Quel che preoccupa non è solo la direttiva in sé, ma anche e soprattutto la strategia complessiva sulla proprietà intellettuale. Nei vari documenti di riferimento, dal Piano di Azione della Commissione UE sulla proprietà intellettuale alla strategia sulla proprietà industriale del Ministero dello Sviluppo Economico, la ricetta, persino in tempi di Pandemia che reclamano maggiore condivisione della conoscenza, rimane il rafforzamento dei diritti di esclusiva. La vicenda dei brevetti sui vaccini anti-COVID-19 è, da questo punto di vista, emblematica.

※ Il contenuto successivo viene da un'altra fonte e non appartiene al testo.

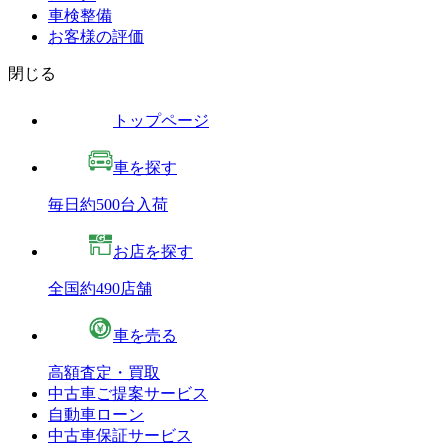
車検整備
お客様の評価
閉じる
トップページ
車を探す
毎日約500台入荷
お店を探す
全国約490店舗
車を売る
高額査定・買取
中古車ご提案サービス
自動車ローン
中古車保証サービス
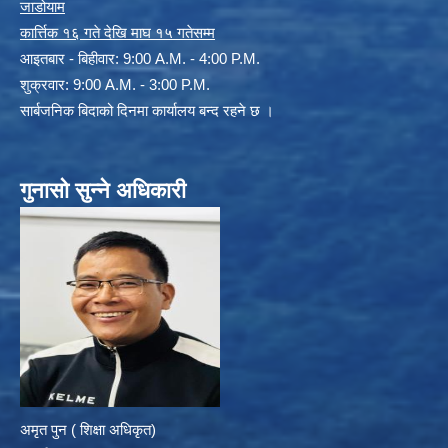
जाडोयाम
कार्त्तिक १६ गते देखि माघ १५ गतेसम्म
आइतबार - बिहीवार: 9:00 A.M. - 4:00 P.M.
शुक्रवार: 9:00 A.M. - 3:00 P.M.
सार्बजनिक बिदाको दिनमा कार्यालय बन्द रहने छ ।
गुनासो सुन्ने अधिकारी
अमृत पुन ( शिक्षा अधिकृत)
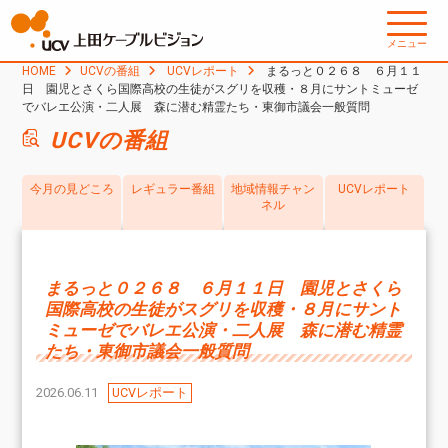
メニュー
HOME
UCVの番組
UCVレポート
まるっと０２６８ ６月１１
日 園児とさくら国際高校の生徒がスグリを収穫・８月にサントミューゼ
でバレエ公演・二人展 森に潜む精霊たち・東御市議会一般質問
UCVの番組
今月の見どころ
レギュラー番組
地域情報チャン
UCVレポート
ネル
まるっと０２６８ ６月１１日 園児とさくら
国際高校の生徒がスグリを収穫・８月にサント
ミューゼでバレエ公演・二人展 森に潜む精霊
たち・東御市議会一般質問
2026.06.11
UCVレポート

Conclusioni: il ruolo centrale della giurisprudenza
Non rimane che sperare nell’interpretazione dei giudici. A cominciare dalla Corte di Giustizia dell’UE che dovrà decidere a breve sulla legittimità di una delle norme cardine della direttiva: l’art. 17 sulla responsabilità degli intermediari Internet che consentono il caricamento di contenuti da parte di utenti. In proposito, l’opinione dell’avvocato generale, pur pronunciandosi a favore della legittimità dell’art. 17, delimita un’interpretazione della norma che subordina a precise garanzie la sua compatibilità con la tutela della libertà di espressione e d’informazione protetta dall’art. 11 della Carta dei diritti fondamentali (punti 149 ss. e 198 ss. dell’opinione). Difficilmente questa interpretazione potrà essere sovvertita dai giudici di Lussemburgo.
La storia ricorda che il vero diritto d’autore, quello che opera nella realtà della prassi lo scrivono corti e tribunali. Nel 1774, quando l’House of Lords decise che il copyright della legge della Regina Anna del 1710 doveva essere interpretato come un’esclusiva limitata temporalmente e non come una proprietà perpetua, la gente scese in piazza a festeggiare. Le persone sapevano benissimo che dalla limitazione temporale del copyright sarebbero derivati prezzi di acquisto dei libri molto più bassi: tutti gli editori potevano ristampare le opere cadute in pubblico dominio.
In definitiva, i giudici rappresentano uno degli ultimi argini della democrazia. L’ultima linea di difesa al dilagare della tecnocrazia.